The attempted exposé, written by BuzzFeed contributor Jack Stuef, was aimed at the crude-but-hilarious cartoonist Matthew Inman, creator of the popular online cartoon site The Oatmeal. In it, Stuef purports to expose Inman as a “hard-edged” Republican and, essentially, a hypocrite. The problem is, Stuef based his argument largely on information gleaned from a social media profile that didn’t actually belong to Inman.

In an impassioned rebuttal, Inman posted a screenshot of the BuzzFeed article and, using a bright-red cartoon font, responded point by point to all factual errors he believed Stuef had made, ultimately blasting the piece as “so blatantly wrong it borders on being libelous.” His notes included comments such as “I didn’t create this profile” and “this is not me” with an arrow pointing to a photo of the profile’s apparent owner.

“This is pageview journalism,” Inman wrote. “This is character assassination.”

Then, in an even bolder turning of the tables, Inman followed up his rebuttal with a large picture of Stuef and wrote, “I can do it, too.” Then he reposted a joke Stuef had made last year that forced him to leave his job as an editor for the website Wonkette. The joke in question poked fun at Sarah Palin’s toddler son, Trig, who has Down syndrome. A backlash erupted and Stuef subsequently left the company.

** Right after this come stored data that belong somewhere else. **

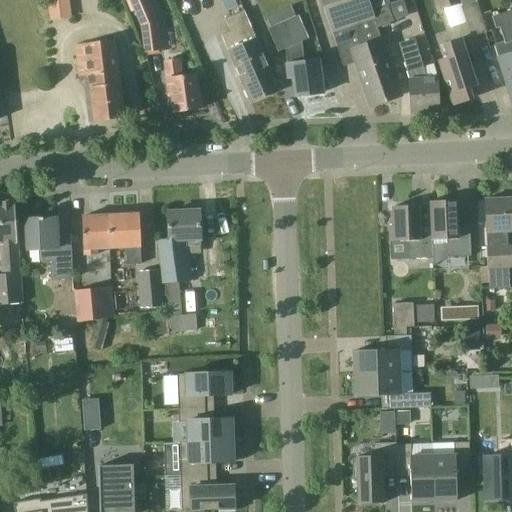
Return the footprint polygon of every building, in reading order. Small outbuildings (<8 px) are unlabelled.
[(71,17),(68,0),(47,0),(50,20),(71,17)] [(354,51),(366,87),(372,106),(401,96),(383,43),(378,27),(372,11),(368,0),(320,0),(340,55),(354,51)] [(402,0),(389,5),(395,21),(409,16),(403,0),(402,0)] [(459,3),(458,0),(436,0),(439,10),(459,3)] [(486,32),(476,2),(461,7),(471,37),(486,32)] [(389,5),(372,11),(378,27),(395,21),(389,5)] [(279,90),(245,10),(227,19),(232,31),(223,35),(229,50),(234,63),(252,102),(279,90)] [(310,39),(300,16),(269,29),(280,52),(286,49),(288,63),(290,79),(295,78),(297,97),(323,93),(319,59),(305,61),(303,42),(310,39)] [(511,26),(507,29),(510,41),(495,46),(511,97),(511,26)] [(160,51),(158,29),(142,31),(145,53),(160,51)] [(477,86),(462,40),(445,45),(450,59),(440,62),(454,105),(473,99),(470,88),(477,86)] [(126,118),(117,41),(77,45),(81,77),(89,76),(95,122),(126,118)] [(418,47),(402,52),(410,80),(412,113),(440,111),(438,79),(427,79),(418,47)] [(179,60),(166,61),(168,79),(167,79),(169,96),(172,96),(175,112),(202,109),(197,75),(181,77),(179,60)] [(489,267),(490,283),(490,290),(511,289),(510,267),(511,267),(511,245),(499,246),(498,232),(511,231),(511,198),(486,199),(489,267)] [(433,240),(434,240),(448,240),(449,258),(472,257),(471,223),(469,223),(470,227),(459,228),(458,201),(432,202),(433,233),(433,240)] [(0,203),(0,243),(1,243),(4,274),(0,274),(0,304),(22,303),(20,273),(18,242),(19,242),(16,202),(0,203)] [(433,240),(433,233),(421,233),(420,206),(394,207),(395,226),(391,226),(391,242),(408,241),(408,259),(434,258),(434,240),(433,240)] [(160,240),(161,283),(163,283),(179,282),(190,281),(187,246),(202,246),(201,240),(202,240),(201,211),(169,213),(170,233),(170,240),(160,240)] [(140,214),(109,215),(111,249),(127,248),(128,265),(142,264),(142,247),(140,214)] [(111,249),(109,215),(83,217),(85,249),(86,255),(98,255),(98,249),(111,249)] [(74,279),(72,235),(58,236),(58,218),(27,219),(29,250),(40,250),(41,263),(51,263),(52,280),(74,279)] [(481,283),(490,283),(489,267),(480,267),(481,283)] [(161,307),(160,270),(139,272),(139,308),(161,307)] [(163,283),(166,303),(181,302),(179,282),(163,283)] [(76,290),(79,322),(115,318),(112,287),(76,290)] [(486,301),(486,310),(495,309),(495,300),(486,301)] [(415,327),(414,303),(394,304),(396,336),(408,336),(407,327),(415,327)] [(463,306),(464,321),(479,320),(478,306),(463,306)] [(77,315),(66,316),(67,330),(76,329),(78,326),(77,315)] [(196,315),(182,316),(168,317),(169,333),(198,331),(196,315)] [(166,317),(151,319),(154,335),(168,333),(166,317)] [(102,351),(109,323),(100,321),(94,349),(102,351)] [(486,339),(501,338),(501,325),(486,325),(486,339)] [(479,332),(464,333),(465,348),(479,347),(479,332)] [(387,350),(380,350),(354,351),(354,354),(355,374),(401,373),(400,351),(412,351),(412,336),(396,336),(386,336),(387,350)] [(35,343),(35,351),(46,350),(45,342),(35,343)] [(179,409),(206,408),(205,396),(232,395),(231,391),(232,391),(231,370),(214,370),(214,372),(216,371),(216,373),(178,375),(179,409)] [(401,373),(355,374),(355,394),(356,394),(356,397),(388,396),(389,410),(433,408),(432,393),(401,394),(401,373)] [(470,389),(484,388),(484,376),(470,376),(470,389)] [(454,392),(454,405),(465,405),(465,392),(454,392)] [(99,399),(83,400),(85,430),(101,429),(99,399)] [(189,442),(233,441),(233,423),(232,419),(206,420),(206,408),(179,409),(180,422),(188,422),(189,442)] [(410,411),(397,412),(397,425),(410,425),(410,411)] [(380,412),(380,433),(394,433),(394,412),(380,412)] [(180,443),(181,476),(208,475),(208,463),(234,462),(234,458),(233,441),(189,442),(180,443)] [(385,503),(384,477),(384,471),(397,470),(396,443),(375,444),(373,456),(358,457),(358,459),(353,459),(354,479),(359,479),(360,504),(362,504),(362,505),(382,504),(382,503),(385,503)] [(411,470),(411,476),(412,502),(415,502),(415,503),(435,502),(433,456),(412,457),(411,445),(397,445),(397,443),(396,443),(397,470),(411,470)] [(458,501),(457,475),(457,468),(470,468),(470,443),(454,443),(455,455),(433,456),(435,502),(455,501),(458,501)] [(481,474),(485,474),(486,499),(511,498),(511,455),(485,456),(485,459),(481,459),(481,474)] [(133,465),(99,466),(100,511),(134,511),(134,499),(145,499),(145,485),(134,485),(133,465)] [(208,475),(181,476),(182,510),(220,509),(220,511),(219,511),(227,511),(236,511),(235,490),(235,486),(208,487),(208,475)] [(88,511),(87,494),(41,501),(41,498),(14,503),(15,511),(88,511)]
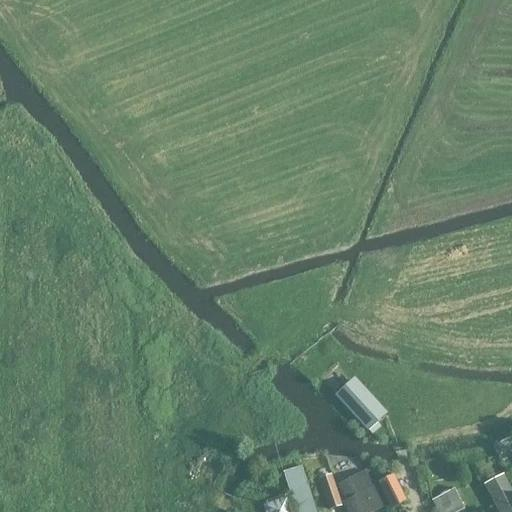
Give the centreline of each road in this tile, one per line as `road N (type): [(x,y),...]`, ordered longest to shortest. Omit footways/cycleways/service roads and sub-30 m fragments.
road 1 (track): [(23,12),(37,50),(192,244),(226,256),(338,220),(435,0)]
road 2 (track): [(248,511),(193,486),(185,456),(206,430),(275,427),(275,415),(242,376),(303,330)]
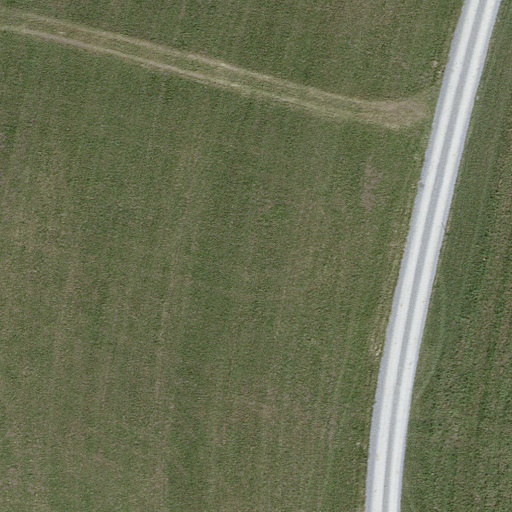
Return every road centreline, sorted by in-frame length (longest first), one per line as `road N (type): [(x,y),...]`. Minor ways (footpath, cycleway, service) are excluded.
road 1 (track): [(484,0),(410,318),(384,511)]
road 2 (track): [(450,136),(0,20)]
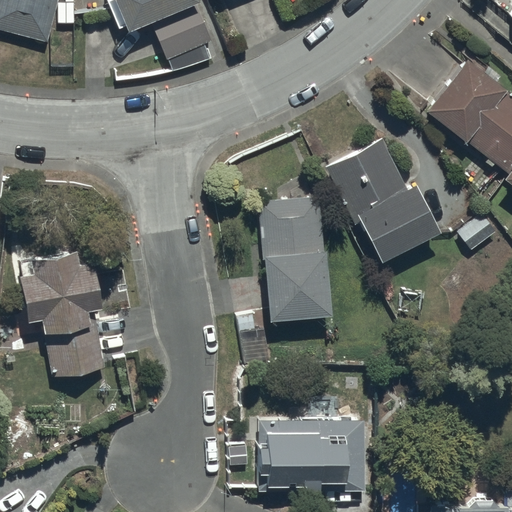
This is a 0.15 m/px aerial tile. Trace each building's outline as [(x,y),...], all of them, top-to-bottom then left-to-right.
[(0,0),(0,30),(44,43),(55,0),(0,0)] [(102,0),(115,31),(121,28),(124,35),(150,25),(163,60),(214,40),(201,7),(196,9),(192,0),(102,0)] [(511,102),(460,64),(420,114),(460,147),(462,144),(502,176),(496,184),(511,197),(511,102)] [(376,140),(322,168),(374,267),(433,236),(409,189),(403,192),(376,140)] [(315,199),(254,203),(262,325),(323,321),(315,199)] [(21,278),(15,279),(24,328),(38,325),(49,383),(102,373),(92,315),(97,314),(89,267),(76,269),(73,255),(18,265),(21,278)] [(258,491),(261,491),(295,491),(295,498),(313,498),(313,494),(360,494),(360,422),(254,423),(254,451),(252,451),(252,480),(258,480),(258,491)] [(428,510),(428,511),(511,511),(511,491),(503,492),(503,510),(428,510)]
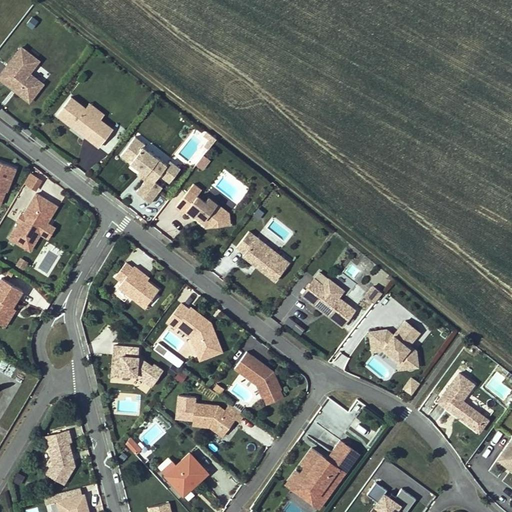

“Maybe just stop being a writer, you bitter, uninspired, bottom-feeding ass,” Inman concluded.

The rebuttal exploded on Twitter Tuesday, with fans of the cartoonist joining in criticizing Stuef for apparent shoddy reporting and a snarky article that read like an intentional hatchet job. BuzzFeed quickly revised the article, but as with so many online snafus captured via screenshot these days, the damage was already done.

Responding to the incident to GigaOM’s Jeff John Roberts, BuzzFeed’s editor, Ben Smith, said the site deeply regretted the article’s “major factual error,” but he stopped short of offering a bona fide apology.

Roberts said that’s not good enough. “BuzzFeed’s growing stature means it deserves a few minutes over the coals,” he wrote. “The site made its name with funny cat pictures but is now a major force in serious media. In the last year, it has partnered with the New York Times to cover political conventions and launched New Yorker-style long-form journalism. If BuzzFeed wants to enjoy the prestige of those publications, it will have to do a better job of owning its mistakes.”

Roberts wrote that Smith could not say whether BuzzFeed would continue to let Stuef contribute.

Correction: An earlier version of this story identified the editor of BuzzFeed as Ben Stein. The editor is Ben Smith.